Asked why she became engrossed in religion, Aktan acknowledged that his wife was lonely. But in Facebook messages to the AP, many typed out on a smartphone, Ummi Abdullah accused her husband of treating her "like a slave."
She alleged that Aktan pressured her to abort their child and said she felt isolated in Istanbul. "I had no friends," she said. "I was constantly belittled by him and his family. I was nobody in their eyes."
Aktan acknowledged initially asking his wife to terminate her pregnancy, saying she was too young to have children. But when she insisted on carrying the pregnancy to term, Aktan said he accepted her decision and loved the child.
Meanwhile Aktan’s wife was finding the companionship she yearned for online, chatting with jihadists and filling her Facebook page with religious exhortations and attacks on gays. In June, she and Aktan divorced. The next month, a day before her ex-husband was due to pick up their son for vacation, she left with the boy for Gaziantep, a Turkish town near the Syrian border. Aktan, who had been eavesdropping on her social media activity, alerted the authorities, but the pair managed to slip across.
Aktan says he hasn’t seen his son since.
It isn’t clear how many families have followed Umi Abdullah’s path, although anecdotal evidence suggests a powerful flow from Turkey into Syria. In Dilovasi, a heavily industrial town of 42,000 about halfway between Istanbul and the port city of Izmit, at least four people — including a pair of brothers — recently left for Syria, three local officials told AP. The officials, who spoke on condition of anonymity because they were not allowed to talk to the media, said that dozens of people from surrounding towns were believed to have left as well.

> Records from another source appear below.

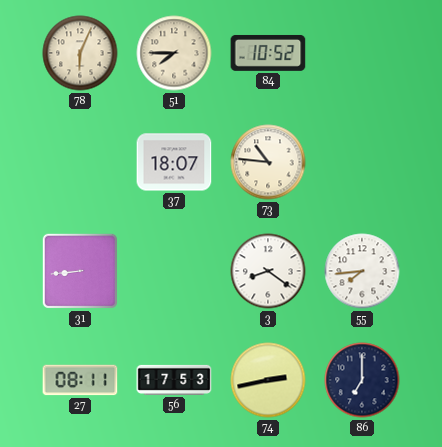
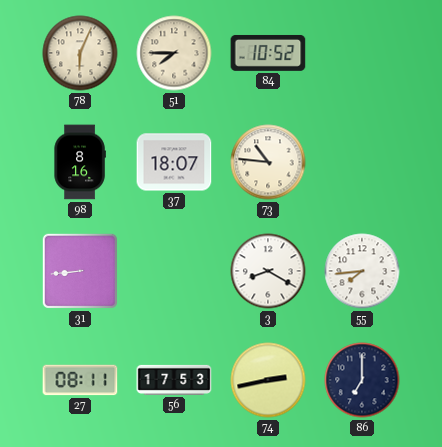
98: none -> 8:16
3: 8:21 -> 8:20
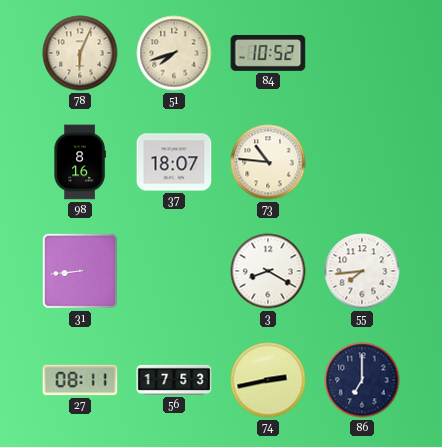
51: 7:45 -> 7:42
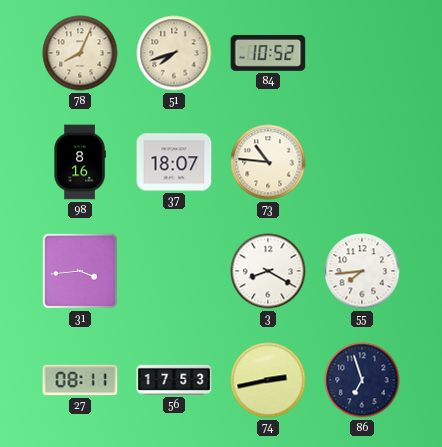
78: 6:04 -> 8:04
31: 8:44 -> 3:44
86: 7:00 -> 6:57
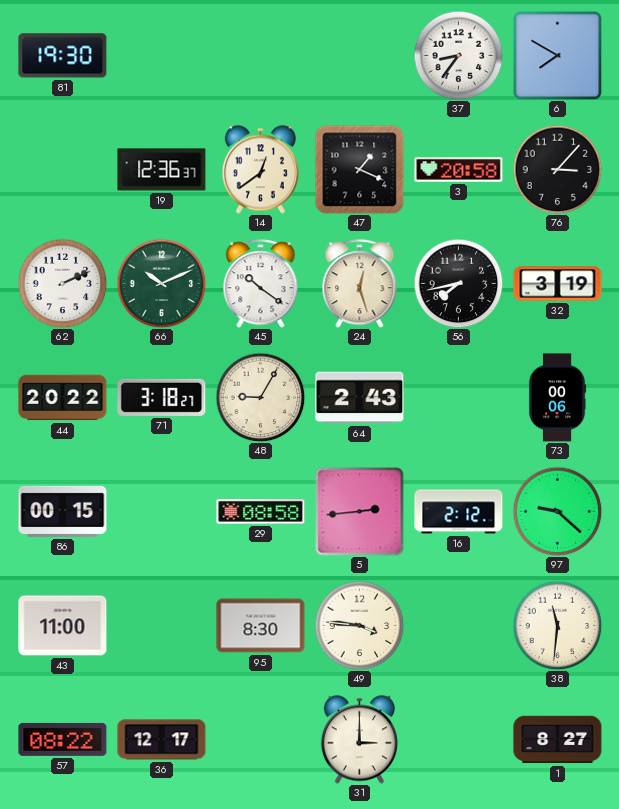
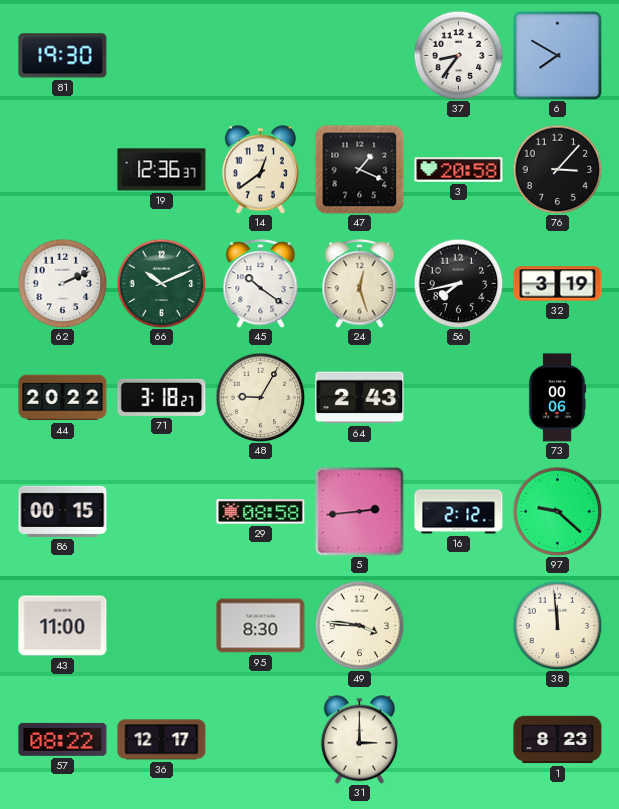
38: 11:31 -> 11:59
1: 8:27 -> 8:23
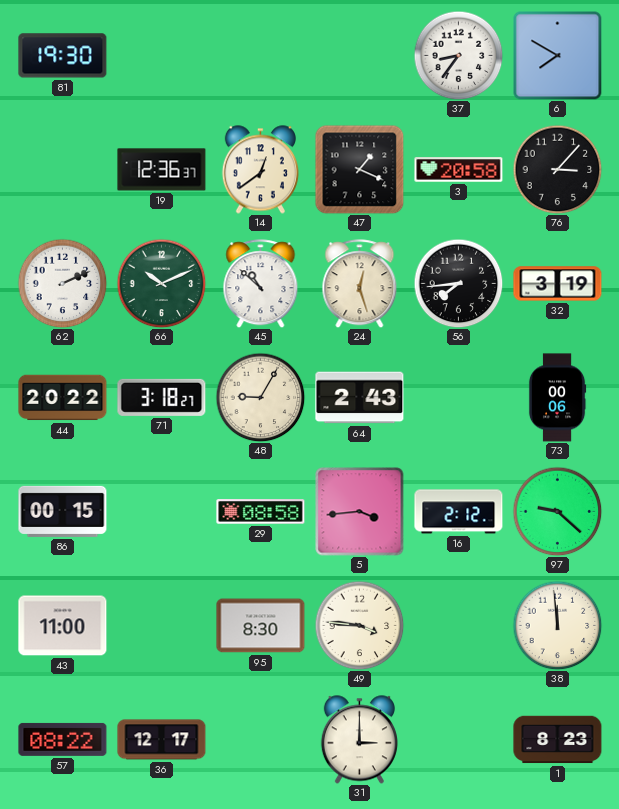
45: 10:21 -> 10:52
56: 7:43 -> 7:44
5: 2:44 -> 3:44
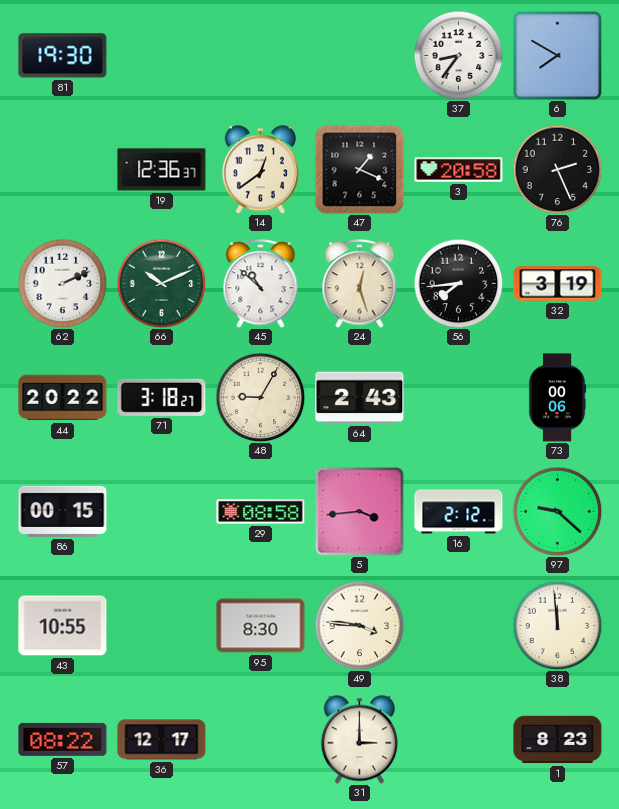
76: 3:07 -> 2:26
43: 11:00 -> 10:55
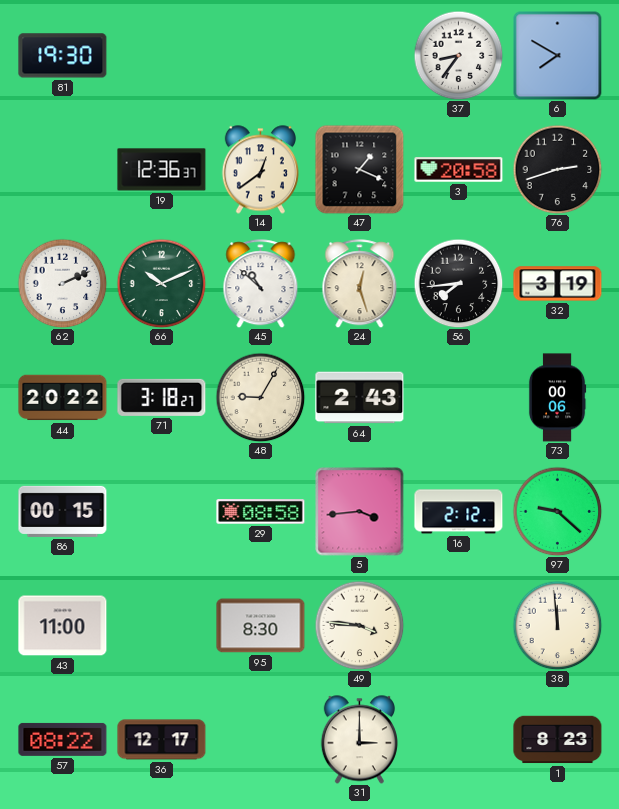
76: 2:26 -> 2:42
43: 10:55 -> 11:00
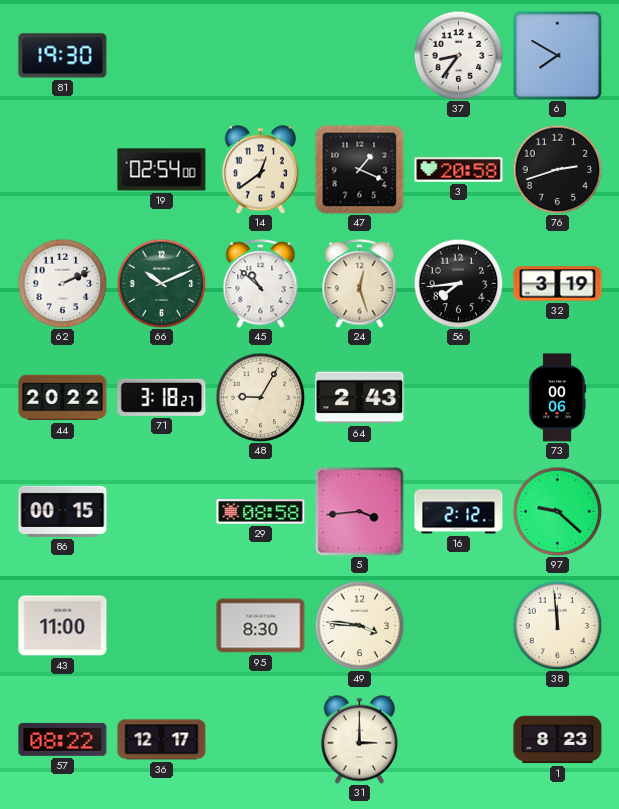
19: 12:36 -> 02:54
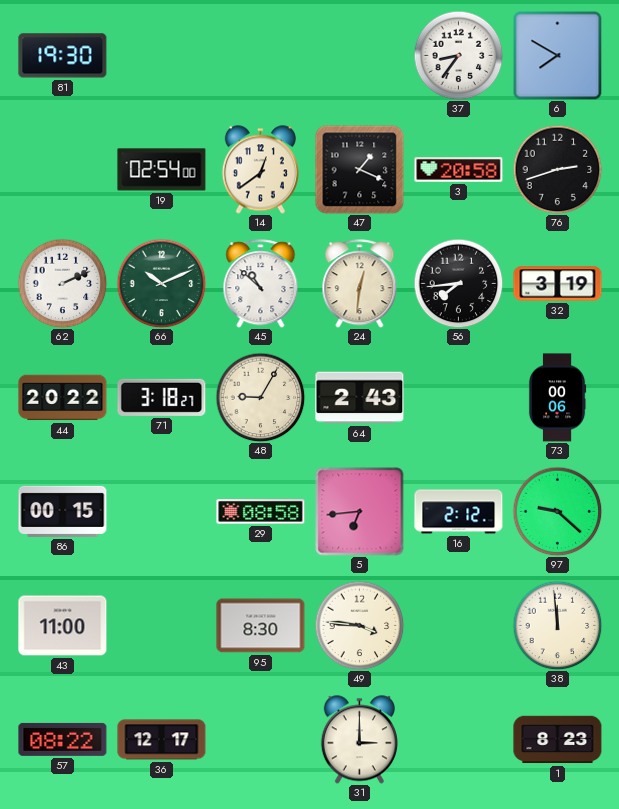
24: 12:27 -> 12:31
5: 3:44 -> 6:44
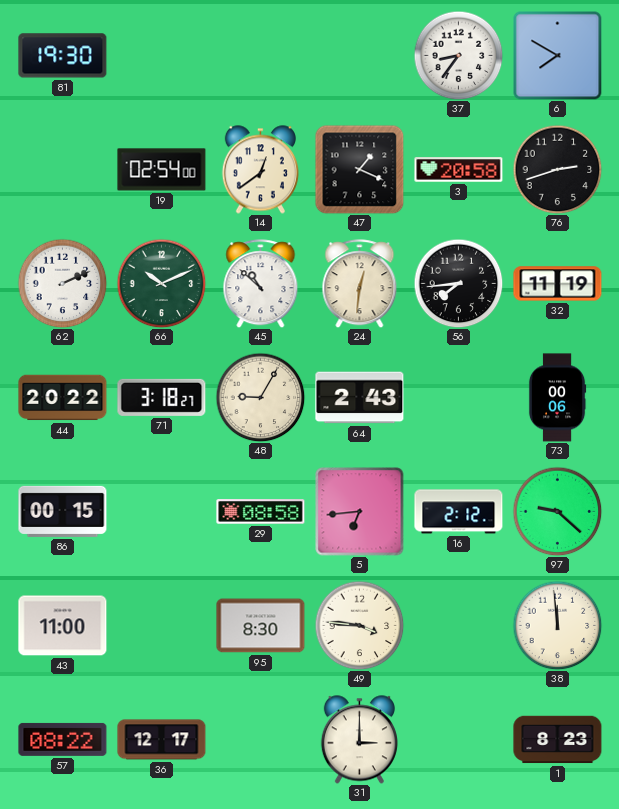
32: 3:19 -> 11:19
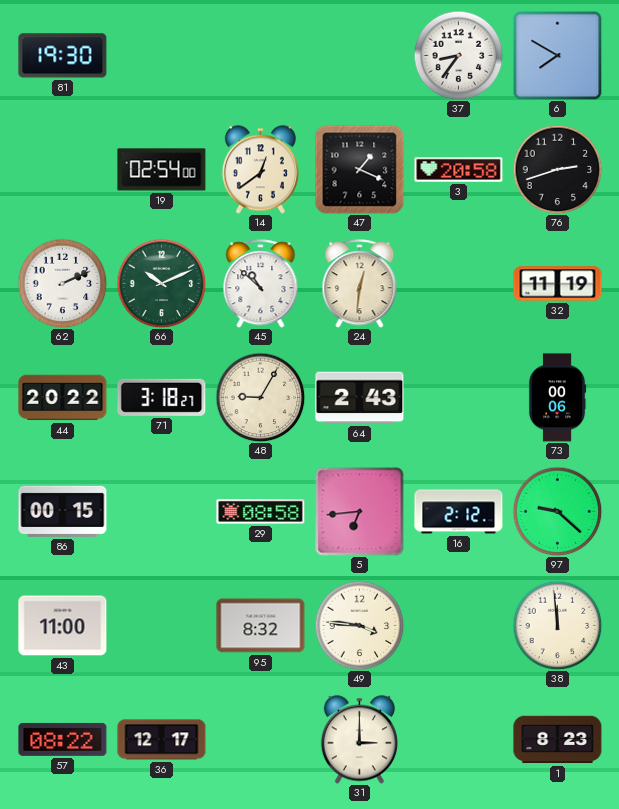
56: 7:44 -> none
95: 8:30 -> 8:32
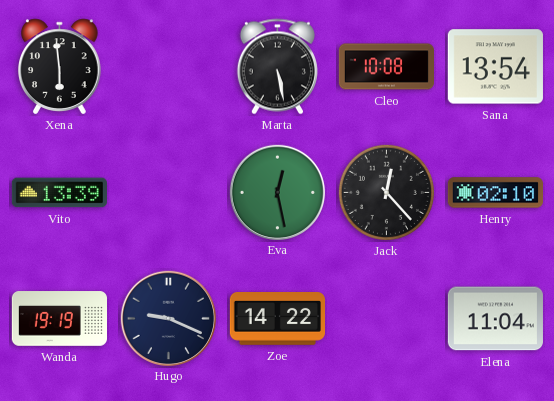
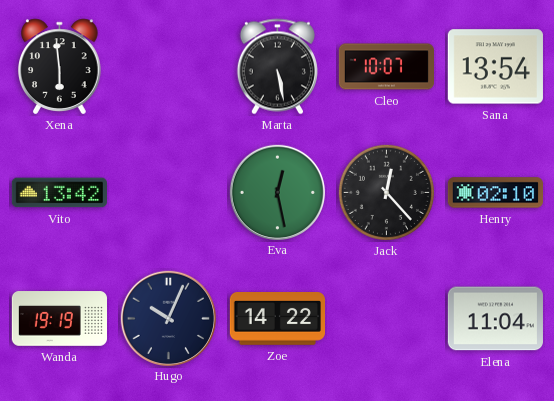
Cleo: 10:08 -> 10:07
Vito: 13:39 -> 13:42
Hugo: 9:19 -> 10:04
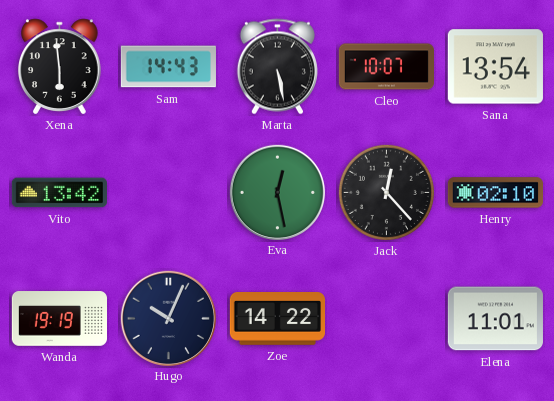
Sam: none -> 14:43
Elena: 11:04 -> 11:01
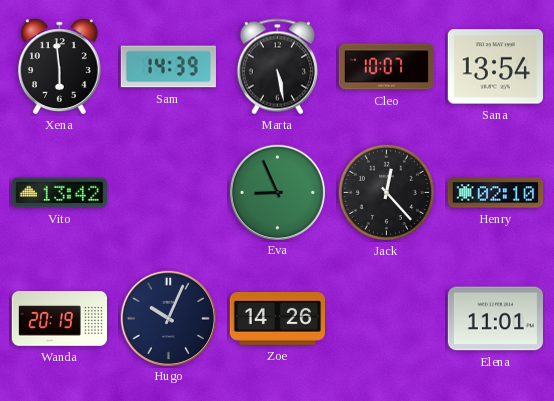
Sam: 14:43 -> 14:39
Eva: 12:28 -> 8:56
Wanda: 19:19 -> 20:19
Zoe: 14:22 -> 14:26
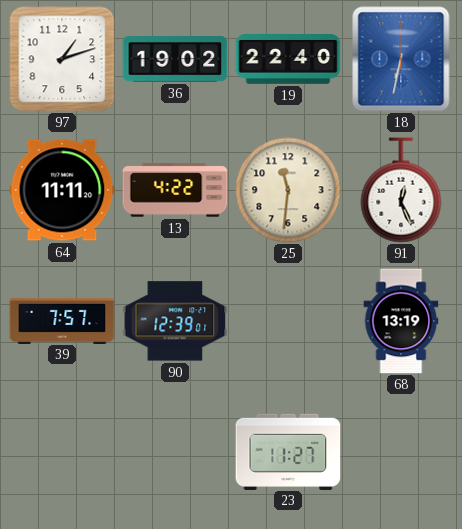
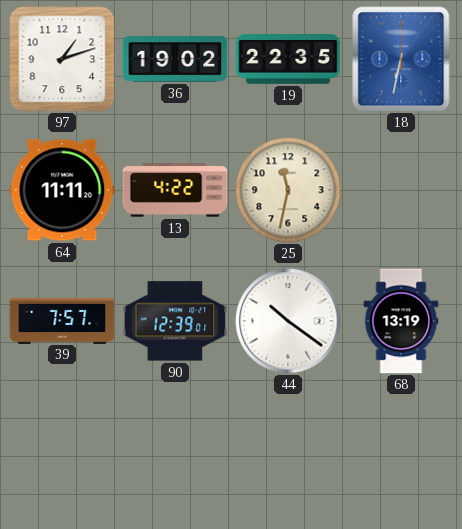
19: 22:40 -> 22:35
25: 11:31 -> 11:32
91: 12:26 -> none
44: none -> 10:21
23: 11:27 -> none
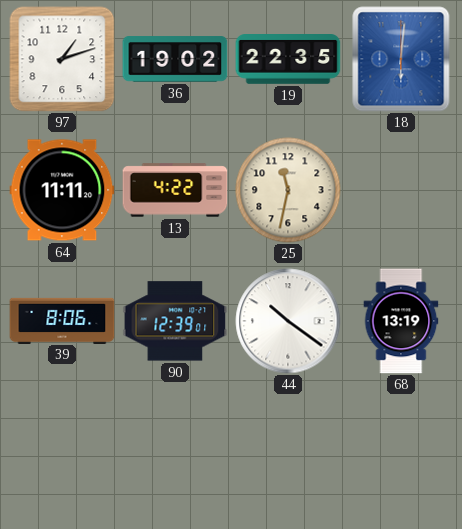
18: 6:32 -> 6:01
39: 7:57 -> 8:06
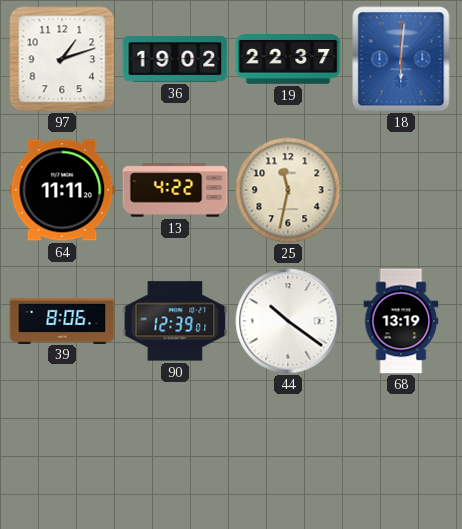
19: 22:35 -> 22:37
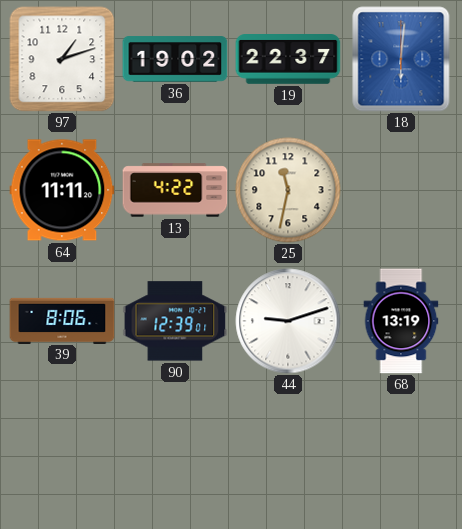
44: 10:21 -> 9:12
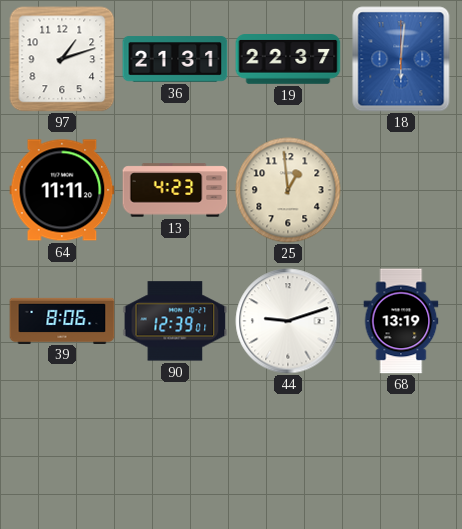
36: 19:02 -> 21:31
13: 4:22 -> 4:23
25: 11:32 -> 12:59
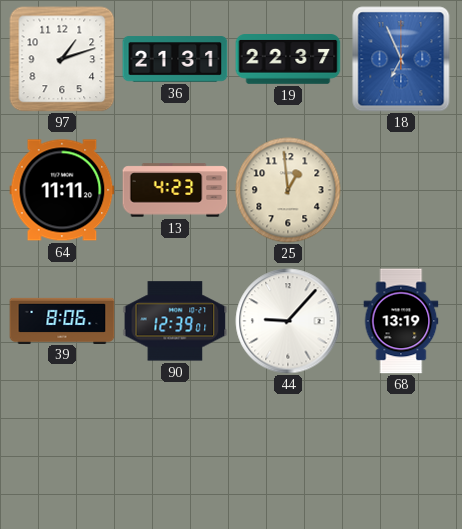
18: 6:01 -> 6:56
44: 9:12 -> 9:07
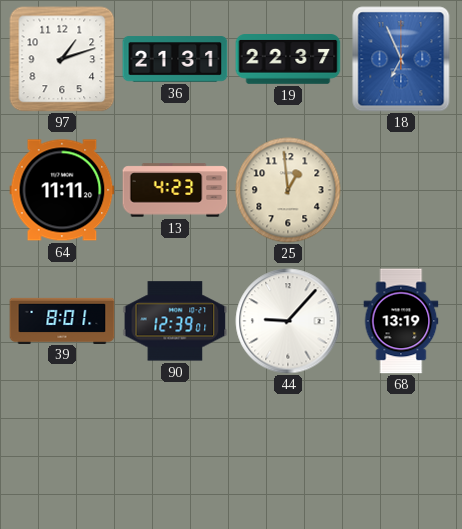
39: 8:06 -> 8:01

Aktan says he is in touch with other families in similar circumstances. He cited one case in the Turkish capital, Ankara, where 15 members of the same extended family had left for Syria "as if they’re going on vacation."
The Islamic State group appears eager to advertise itself as a family-friendly place. One promotional video shows a montage of Muslim fighters from around the world holding their children in Raqqa against the backdrop of an amusement park.
A man, identified in the footage as an American named Abu Abdurahman al-Trinidadi, holds an infant who has a toy machine gun strapped to his back.
"Look at all the little children," al-Trinidadi says. "They’re having fun."